Well, to spell it out, our family has had a run of “Inside Out” events, one or more occurring every few months, for a stretch of three years, starting with Shell’s sister Rose passing away, and just a short while ago, my brother Al doing the same. In between there have been family members who have moved away, and we have moved to a new home. Counting upon your perspective, two uncles, two aunts, a mother, a father, a daughter, a husband, two grandfathers, and two siblings have passed away. It just sounds so unreal cataloging it, all this loss to navigate, and adapt to, during three short years.

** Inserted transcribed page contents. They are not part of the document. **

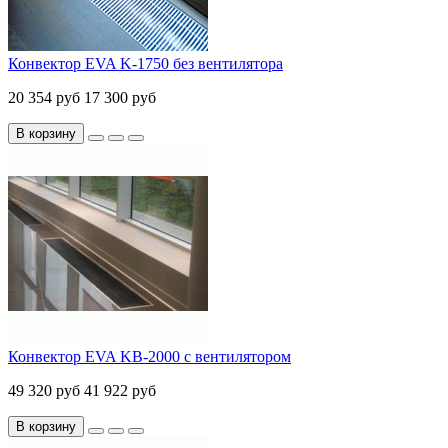
Конвектор EVA K-1750 без вентилятора
20 354 руб
17 300 руб
В корзину
Конвектор EVA KB-2000 с вентилятором
49 320 руб
41 922 руб
В корзину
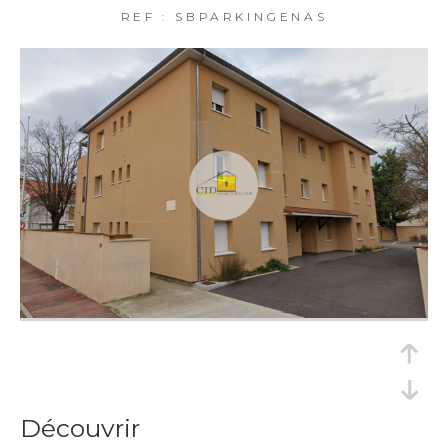
REF : SBPARKINGENAS
découvrir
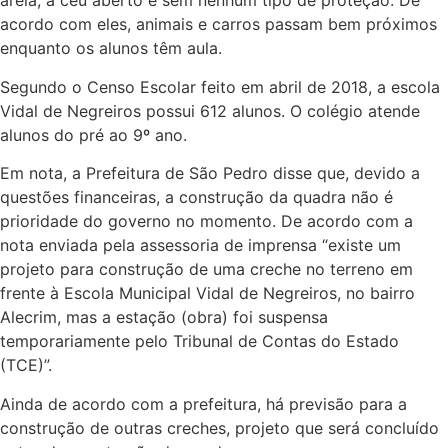
areia, a céu aberto e sem nenhum tipo de proteção. De
acordo com eles, animais e carros passam bem próximos
enquanto os alunos têm aula.
Segundo o Censo Escolar feito em abril de 2018, a escola
Vidal de Negreiros possui 612 alunos. O colégio atende
alunos do pré ao 9º ano.
Em nota, a Prefeitura de São Pedro disse que, devido a
questões financeiras, a construção da quadra não é
prioridade do governo no momento. De acordo com a
nota enviada pela assessoria de imprensa “existe um
projeto para construção de uma creche no terreno em
frente à Escola Municipal Vidal de Negreiros, no bairro
Alecrim, mas a estação (obra) foi suspensa
temporariamente pelo Tribunal de Contas do Estado
(TCE)”.
Ainda de acordo com a prefeitura, há previsão para a
construção de outras creches, projeto que será concluído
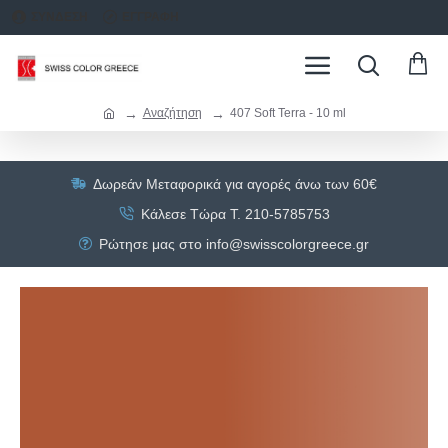
ΣΥΝΔΕΣΗ
ΕΓΓΡΑΦΗ
Αναζήτηση
407 Soft Terra - 10 ml
Δωρεάν Μεταφορικά για αγορές άνω των 60€
Κάλεσε Τώρα Τ. 210-5785753
Ρώτησε μας στο info@swisscolorgreece.gr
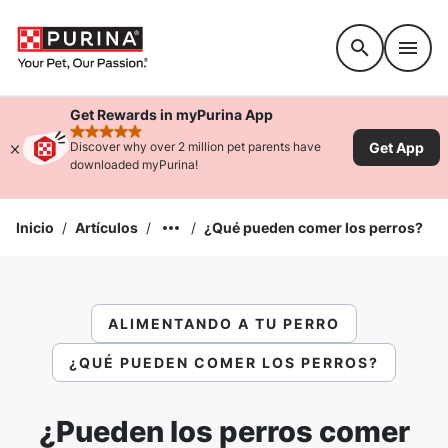
Accessibility support
Get Rewards in myPurina App
rated 4.9 stars
Get App
Discover why over 2 million pet parents have
downloaded myPurina!
Inicio
/
Artículos
/
/
¿Qué pueden comer los perros?
ALIMENTANDO A TU PERRO
¿QUÉ PUEDEN COMER LOS PERROS?
¿Pueden los perros comer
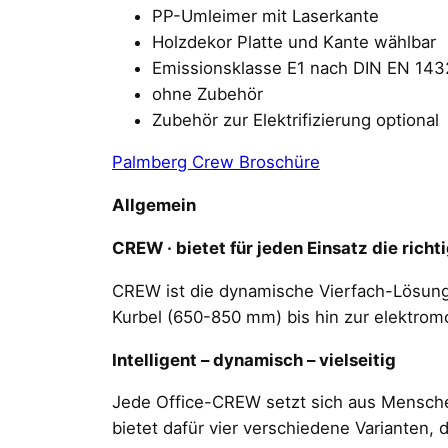
PP-Umleimer mit Laserkante
Holzdekor Platte und Kante wählbar
Emissionsklasse E1 nach DIN EN 143
ohne Zubehör
Zubehör zur Elektrifizierung optional
Palmberg Crew Broschüre
Allgemein
CREW · bietet für jeden Einsatz die rich
CREW ist die dynamische Vierfach-Lösung 
Kurbel (650-850 mm) bis hin zur elektrom
Intelligent – dynamisch – vielseitig
Jede Office-CREW setzt sich aus Mensche
bietet dafür vier verschiedene Varianten, 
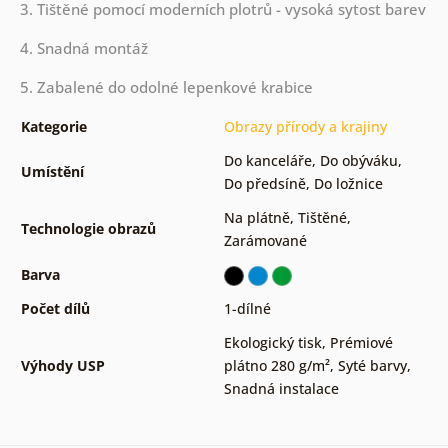
3. Tištěné pomocí moderních plotrů - vysoká sytost barev
4. Snadná montáž
5. Zabalené do odolné lepenkové krabice
Kategorie
Obrazy přírody a krajiny
Do kanceláře
,
Do obýváku
,
Umístění
Do předsíně
,
Do ložnice
Na plátně
,
Tištěné
,
Technologie obrazů
Zarámované
Barva
Počet dílů
1-dílné
Ekologický tisk
,
Prémiové
Výhody USP
plátno 280 g/m²
,
Syté barvy
,
Snadná instalace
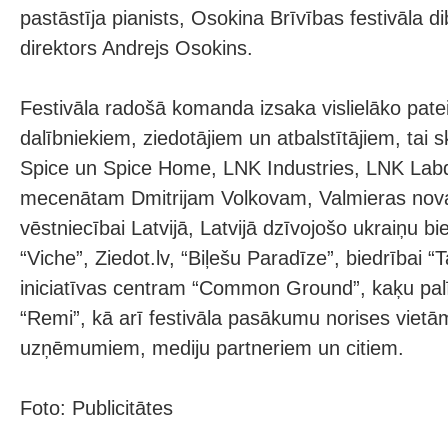
pastāstīja pianists, Osokina Brīvības festivāla d
direktors Andrejs Osokins.
Festivāla radošā komanda izsaka vislielāko patei
dalībniekiem, ziedotājiem un atbalstītājiem, tai 
Spice un Spice Home, LNK Industries, LNK Lab
mecenātam Dmitrijam Volkovam, Valmieras nov
vēstniecībai Latvijā, Latvijā dzīvojošo ukraiņu bi
“Viche”, Ziedot.lv, “Biļešu Paradīze”, biedrībai “T
iniciatīvas centram “Common Ground”, kaķu pal
“Remi”, kā arī festivāla pasākumu norises viet
uzņēmumiem, mediju partneriem un citiem.
Foto: Publicitātes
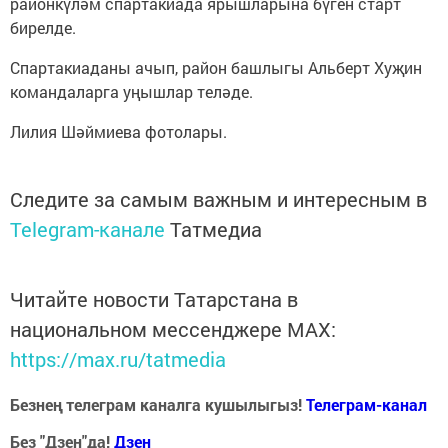
районкүләм спартакиада ярышларына бүген старт
бирелде.
Спартакиаданы ачып, район башлыгы Альберт Хуҗин
командаларга уңышлар теләде.
Лилия Шәймиева фотолары.
Следите за самым важным и интересным в
Telegram-канале
Татмедиа
Читайте новости Татарстана в
национальном мессенджере MАХ:
https://max.ru/tatmedia
Безнең телеграм каналга кушылыгыз!
Телеграм-канал
Без "Дзен"да!
Д
зен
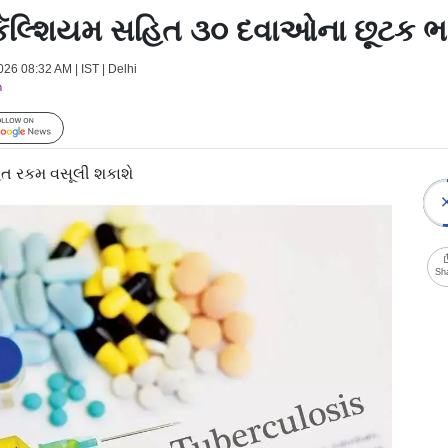
ૅલ્શિયમ સહિત ૩૦ દવાઓના છૂટક ભાવ 
026 08:32 AM | IST | Delhi
m
Follow Us
હિત રકમ વસૂલી શકાશે
Sh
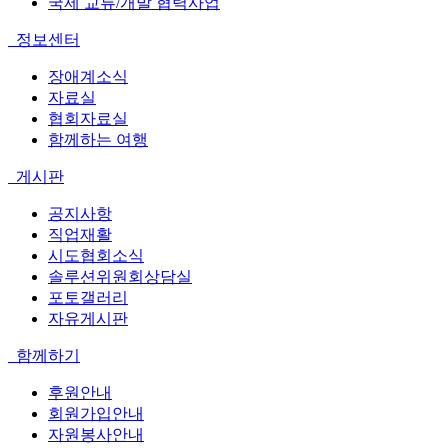
국제 교류/개발 협력사업
정보센터
장애계소식
자료실
협회자료실
함께하는 여행
게시판
공지사항
직업재활
시도협회소식
솔루션위원회상담실
포토갤러리
자유게시판
함께하기
후원안내
회원가입안내
자원봉사안내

The following is a list of pithy practices, that may not apply to anyone, that we’ve been learning how to do, more or less, in our home:

  • Keep faith, have hope, and practice love and kindness for others and yourself (Inspirations: 1 Corinthians 13 and Mr. Rogers)
  • Eat right, sleep right, and stay active
  • Practice mindfulness:
    • Listen to ourselves, uncritically, and to each other – don’t invalidate feelings. Banish shame
  • Seek out help (therapists, doctors, support groups, books, music, and friendship).
  • Drink water.
  • Express gratitude, often.
  • Laugh.
  • And take it a day at a time.

It goes without saying, most days we slip on a few of these. Some days, many of them. And if we were dealing with greater financial or health struggles, it would be all the more difficult. I believe these are skills, which we’re still learning (especially me), and they help keep our own internal OODA loops from breaking down *too* far. Everyone is hard on themselves. We can’t control the cards we are dealt. So I pray to get better every day, and that that the cards are favorable for a bit for all my loved ones.

Hopefully writing this doesn’t tempt fate.

I was originally going to translate those 10 or so pithy practices to software engineering. There are easy analogs, for example, how we instrument our systems to build in observability, how we discuss issues in blameless post-mortems, how we look for fast feedback after changes, WIP limits and more, but I have to admit, I’m emotionally exhausted writing so far, and will have to come back to it someday.

I’m thankful for the health I have, the work I have, and the people I work with. The therapists we’ve engaged with. All the friends and family who have reached out, given unexpected hugs, or a kind word. All these are privileges, without which any lessons offered probably has no weight at all. And most especially Richelle, my partner day by day, who keeps us in the here and now, and the tomorrow, in faith, hope and love.